Any application that is installed on any computer has the ability to infect the computer. That's why you need to know where you're getting your apps. As this author states, this is more a phishing attack than typical malware. The user has to install an infected app to make it work. Android phones have the same problem.
Is this even not supposed to be possible for non-jailbroken iPhone?
The enterprise certificate modifies the trust model (i.e. it says to trust certain stuff that is not directly from Apple).
So the no-jailbreak protection is compromised somewhat in this environment.
No but it appears like the only people this could affect are those in an enterprise setting downloading apps outside of the App Store. If you just read the headlines from Reuters, AP etc., you're left with the impression this is a serious bug that could easily affect iOS user. That's not the case.
Neither Reuters nor AP were mentioned here though. I'd understand if you were commenting on the Reuters or AP sites.
it is possible to side load apps without jailbreaking via Configurator.
for example, my mom has an iphone 5 that was one of the sleep button phones. she just upgraded to a 6 and decided to get the button fixed to give it to my nephew. When i took it in they loaded an app via a laptop to test the phone. it came up with that whole trusted developer warning. wasn't really a big deal since they had just erased everything from mom's phone so theres nothing to hack. when i get it back I'll restore it again to fresh just in case
Would LOVE if at least ONE mainstream outlet came out and said the obvious... DON'T BE AN IDIOT, download your stuff ONLY from the App Store, and you'll be fine! Dare to dream?
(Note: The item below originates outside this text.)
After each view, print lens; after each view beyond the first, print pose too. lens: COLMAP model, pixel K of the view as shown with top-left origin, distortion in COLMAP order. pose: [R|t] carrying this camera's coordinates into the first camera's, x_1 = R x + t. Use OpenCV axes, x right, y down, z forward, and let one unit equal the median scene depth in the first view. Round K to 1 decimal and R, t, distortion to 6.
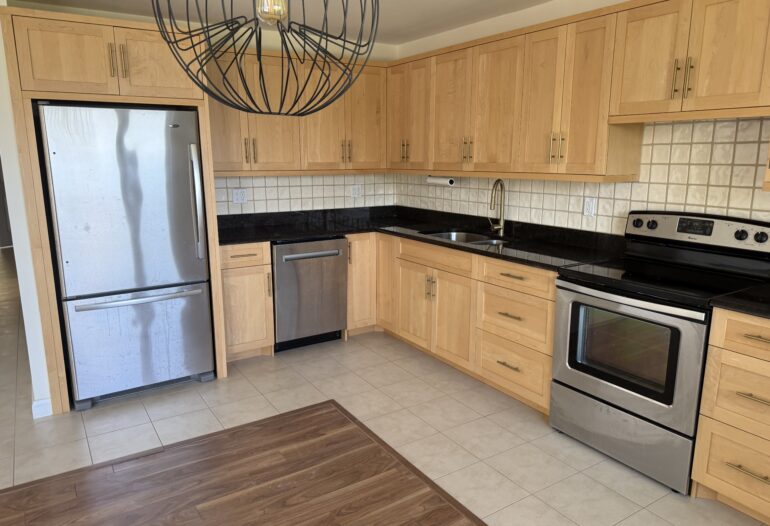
lens RADIAL K [[535.4, 0, 381.2], [0, 535.4, 266.2], [0, 0, 1]] dist [-0.002821, -0.009632]
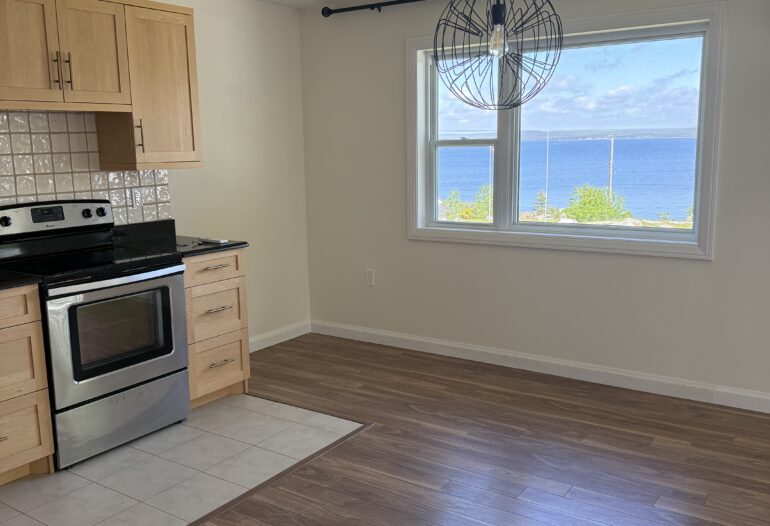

I can only imagine what those trolling whores over at BGR will be saying about this, it's probably gonna be a Fandroid cluster-**** on that DISQUS thread :no:
here is yet another reason apple is different than android. a malicious app tells you something is fishy before you decide to install it. on android it just assumes that since you have android (the most secure mobile os according to a piece of Schmidt) installing the malicious app is a given.
The local news in Los Angeles already took the bait and ran with it. What idiots.
This is an attack that can only happen if you download an App from a third party site or fall for a trick via e-mail or a Website. Apple explicitly warns customers to download Apps from the official Apple App Store only. Apple spends a lot of time and money checking these Apps to protect the customer. It is not Apple's fault if users choose not to use this protection or are careless Internet users in general. These kind of attracts are everywhere on the Internet and apply to all software that is downloaded. The fact that iOS can also be attract in this manner should not be labeled as a venerability or perceived as something Apple has to fix.. As has been said many time, it is impossible to protect people from their own stupidity and Apple shouldn't be expected to either.
I wonder how hard it would be to fake the AppStore app opening using CSS in Safari. It might not be this complicated to trick an unsuspecting user, say, your grandma.
Of course, I only wonder from a purely academic perspective. I totally don't have evil intentions, for the record.